EXCERTO CITADO =
★ ★ ★ ★ ★

Porventura, já pouca gente se lembrará de uma questão que
encheu os cabeçalhos dos jornais e os telejornais há bem poucas semanas. De
facto, as agendas políticas construídas para despistar os cidadãos incautos
servem para isso mesmo: inundar os media permanentemente com notícias
bombásticas, de preferência escabrosas, cujo fim último é o de provocar
escândalos e correspondentes gritarias de indignação (gatunos, são todos
iguais!) adormecendo consciências e afastando o interesse das pessoas da coisa
comum. A história do Pedro e do lobo é bem conhecida, pelo que se tornam
dispensáveis mais comentários sobre o assunto, a não ser que num dia destes o
ovo da serpente abre-se mesmo e ninguém dará conta disso.
O título desta crónica recupera o comentário de um político
socialista com grande notoriedade, logo também responsabilidades
correspondentes, sobre uma auditoria do Tribunal de Contas que se debruçou
sobre a venda de património imobiliário da Segurança Social à Câmara Municipal
de Lisboa.
A justificação para essa venda deu-a o presidente da Câmara
Municipal de Lisboa, sendo os imóveis em causa destinados a concretizar as suas
políticas de habitação social para o Município de Lisboa.
A primeira questão que se levanta com este negócio tem a ver
com a natureza da entidade pública que vendeu o património e quais os fins a
que se destina. De facto, deve o Instituto de Gestão Financeira da Segurança
Social, ao alienar património, procurar que a receita, que reverte obrigatoriamente
para o Fundo de Estabilização Financeira da Segurança Social, seja a mais
elevada possível. O facto de os trabalhadores e empresas de todo o país
descontarem dos seus vencimentos para a Segurança Social tendo em vista
garantir as verbas necessárias para as prestações sociais, designadamente as
pensões dos reformados, exige o máximo rigor e cuidado na gestão desses
activos, principalmente num tempo em que a sustentabilidade da Segurança Social
é um problema nacional.
Entre os objectivos da Segurança Social não consta o
apoio à prossecução de uma política habitacional, ainda que nacional, e muito
menos de uma determinada Autarquia, mesmo que seja a capital do país, o que se
traduz, de imediato, num tratamento de favor em prejuízo das restantes
trezentas e tal autarquias.
Por outro lado, o Tribunal de Contas verificou que a venda dos
11 imóveis ficou 3,5 milhões abaixo das avaliações. Para além das próprias
avaliações que não terão sido feitas por entidades externas e sim pelo
comprador e pelo vendedor, a diferença no valor traduz um frete da Segurança
Social à Câmara Municipal de Lisboa.

★ ★ ★ ★ ★

Dados armazenados:

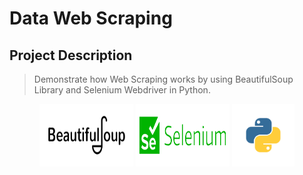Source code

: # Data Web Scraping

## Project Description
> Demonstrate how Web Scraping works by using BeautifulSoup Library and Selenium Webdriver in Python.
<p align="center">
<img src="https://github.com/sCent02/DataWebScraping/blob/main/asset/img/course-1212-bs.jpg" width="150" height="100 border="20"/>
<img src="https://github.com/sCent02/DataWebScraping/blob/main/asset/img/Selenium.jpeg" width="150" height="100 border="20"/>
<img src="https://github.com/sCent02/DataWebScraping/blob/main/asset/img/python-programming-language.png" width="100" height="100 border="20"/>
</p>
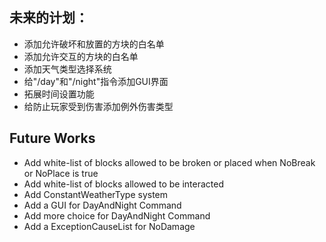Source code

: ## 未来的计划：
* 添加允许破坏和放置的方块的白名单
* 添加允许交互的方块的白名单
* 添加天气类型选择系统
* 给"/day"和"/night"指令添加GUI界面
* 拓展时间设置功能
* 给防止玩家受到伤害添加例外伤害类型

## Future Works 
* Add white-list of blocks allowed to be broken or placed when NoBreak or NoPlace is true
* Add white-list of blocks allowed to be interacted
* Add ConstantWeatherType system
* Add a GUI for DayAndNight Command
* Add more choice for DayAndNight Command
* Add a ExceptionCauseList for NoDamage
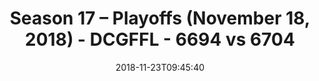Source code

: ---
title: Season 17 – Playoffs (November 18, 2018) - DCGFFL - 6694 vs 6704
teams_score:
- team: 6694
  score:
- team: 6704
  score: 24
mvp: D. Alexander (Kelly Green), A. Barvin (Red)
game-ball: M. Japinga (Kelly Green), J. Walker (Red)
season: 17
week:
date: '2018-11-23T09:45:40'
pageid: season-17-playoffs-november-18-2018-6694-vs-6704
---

★ ★ ★ ★ ★

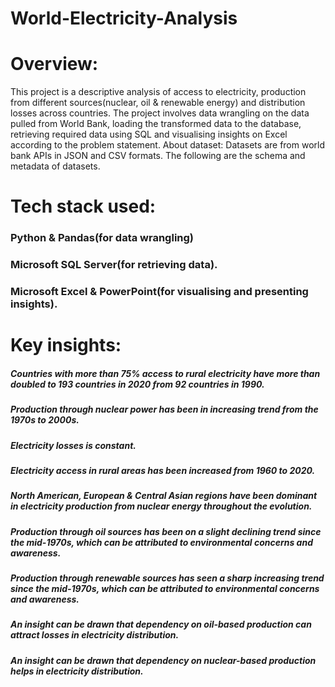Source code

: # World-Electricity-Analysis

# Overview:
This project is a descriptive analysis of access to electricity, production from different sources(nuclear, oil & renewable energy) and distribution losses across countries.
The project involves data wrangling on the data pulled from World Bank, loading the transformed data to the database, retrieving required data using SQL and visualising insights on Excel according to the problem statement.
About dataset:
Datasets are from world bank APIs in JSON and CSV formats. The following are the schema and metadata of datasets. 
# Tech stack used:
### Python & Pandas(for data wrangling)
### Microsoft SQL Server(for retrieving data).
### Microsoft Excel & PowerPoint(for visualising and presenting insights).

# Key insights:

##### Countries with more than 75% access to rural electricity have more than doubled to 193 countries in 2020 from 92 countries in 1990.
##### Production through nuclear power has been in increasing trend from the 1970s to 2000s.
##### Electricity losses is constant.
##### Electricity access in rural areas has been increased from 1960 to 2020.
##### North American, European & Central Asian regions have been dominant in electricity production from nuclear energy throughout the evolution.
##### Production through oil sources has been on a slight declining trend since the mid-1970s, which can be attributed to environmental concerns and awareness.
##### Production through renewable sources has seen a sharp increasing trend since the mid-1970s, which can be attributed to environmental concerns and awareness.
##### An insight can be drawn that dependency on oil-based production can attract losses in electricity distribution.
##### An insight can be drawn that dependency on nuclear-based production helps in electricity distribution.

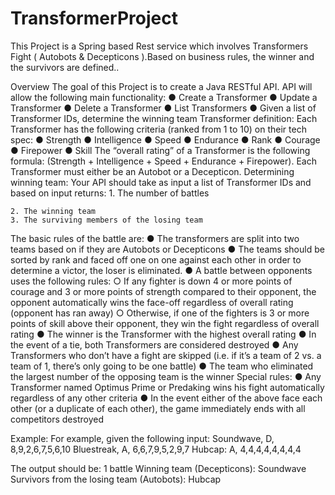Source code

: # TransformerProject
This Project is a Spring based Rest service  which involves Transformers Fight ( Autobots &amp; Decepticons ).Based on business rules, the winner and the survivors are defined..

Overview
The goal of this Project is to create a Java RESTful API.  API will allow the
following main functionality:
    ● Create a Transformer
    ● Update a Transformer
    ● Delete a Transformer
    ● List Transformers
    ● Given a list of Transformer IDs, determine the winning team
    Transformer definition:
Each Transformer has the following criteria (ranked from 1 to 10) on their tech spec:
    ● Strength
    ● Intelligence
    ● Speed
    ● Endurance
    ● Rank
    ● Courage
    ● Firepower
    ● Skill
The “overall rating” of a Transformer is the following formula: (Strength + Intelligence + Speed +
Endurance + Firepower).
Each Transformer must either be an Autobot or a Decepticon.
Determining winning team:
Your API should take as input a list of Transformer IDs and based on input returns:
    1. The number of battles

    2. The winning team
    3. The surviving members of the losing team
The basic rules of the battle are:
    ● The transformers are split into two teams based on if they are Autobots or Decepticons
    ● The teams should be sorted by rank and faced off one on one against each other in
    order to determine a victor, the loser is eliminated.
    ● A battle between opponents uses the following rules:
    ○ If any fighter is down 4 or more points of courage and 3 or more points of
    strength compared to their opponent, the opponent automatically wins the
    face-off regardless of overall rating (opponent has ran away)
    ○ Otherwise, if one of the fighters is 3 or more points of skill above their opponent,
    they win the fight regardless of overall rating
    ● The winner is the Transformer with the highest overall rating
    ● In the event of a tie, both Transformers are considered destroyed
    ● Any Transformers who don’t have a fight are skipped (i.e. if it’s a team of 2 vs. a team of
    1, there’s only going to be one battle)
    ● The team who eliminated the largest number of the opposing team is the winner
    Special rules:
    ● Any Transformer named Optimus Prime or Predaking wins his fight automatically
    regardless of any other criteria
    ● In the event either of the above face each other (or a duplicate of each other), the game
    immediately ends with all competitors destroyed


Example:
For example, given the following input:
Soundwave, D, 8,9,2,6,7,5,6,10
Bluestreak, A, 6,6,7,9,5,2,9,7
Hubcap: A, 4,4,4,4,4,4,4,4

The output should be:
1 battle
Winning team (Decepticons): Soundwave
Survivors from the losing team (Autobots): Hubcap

★ ★ ★ ★ ★

EXERCÍCIOS =
[1] Copie, do texto sobre a venda de imóveis da Segurança Social, o trecho que começa em "A justificação para" e termina em "Município de Lisboa.", incluindo ambos.
[2] Reescreva da listagem apenas as linhas que vão da linha com "##### Countries with" até a linha com "##### North American, European", inclusive, trocando "nuclear" por "atomic" e deixando todo o resto inalterado.

RESPOSTAS =
[1]
A justificação para essa venda deu-a o presidente da Câmara
Municipal de Lisboa, sendo os imóveis em causa destinados a concretizar as suas
políticas de habitação social para o Município de Lisboa.

[2]
##### Countries with more than 75% access to rural electricity have more than doubled to 193 countries in 2020 from 92 countries in 1990.
##### Production through atomic power has been in increasing trend from the 1970s to 2000s.
##### Electricity losses is constant.
##### Electricity access in rural areas has been increased from 1960 to 2020.
##### North American, European & Central Asian regions have been dominant in electricity production from atomic energy throughout the evolution.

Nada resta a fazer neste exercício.